Start of Block

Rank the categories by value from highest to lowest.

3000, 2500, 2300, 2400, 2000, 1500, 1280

End of Block
Start of Block

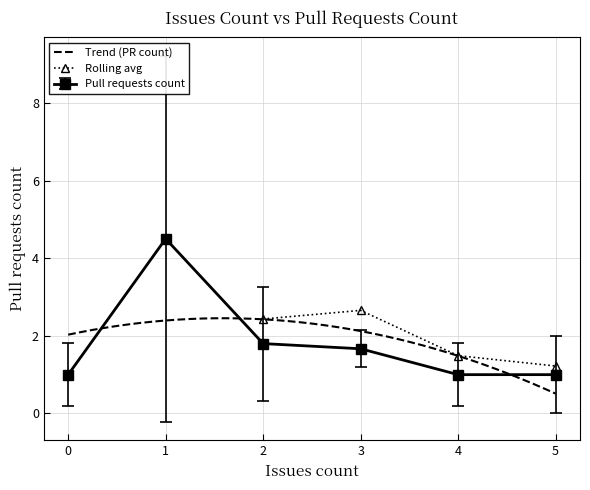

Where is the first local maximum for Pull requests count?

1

End of Block
Start of Block

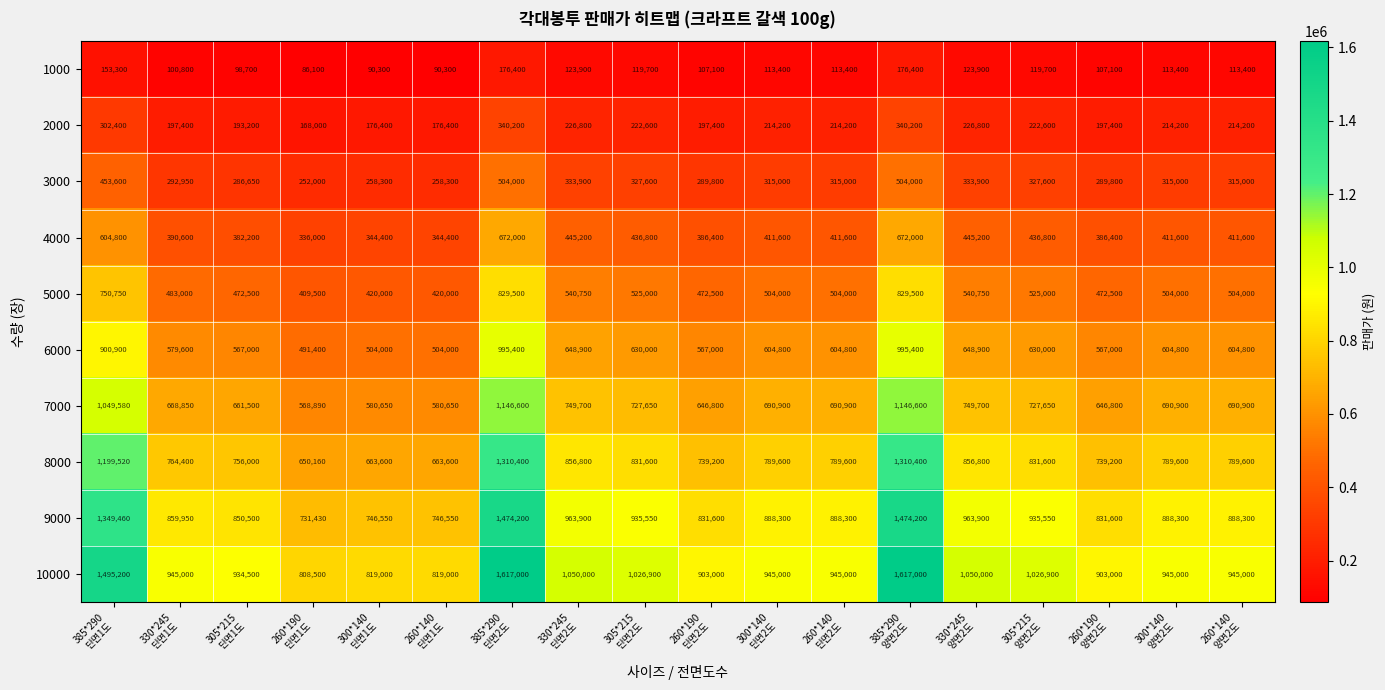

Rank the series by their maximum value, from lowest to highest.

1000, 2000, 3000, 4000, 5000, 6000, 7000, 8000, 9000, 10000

End of Block

» YOUR OBJECTIVE: Can you copy out word for word everything from the line containing "Rank the series" down to the line containing "1000, 2000, 3000, 4000, 5000, 6000, 7000, 8000, 9000, 10000", both included?

» ANSWER FOR THIS EXERCISE:
Rank the series by their maximum value, from lowest to highest.

1000, 2000, 3000, 4000, 5000, 6000, 7000, 8000, 9000, 10000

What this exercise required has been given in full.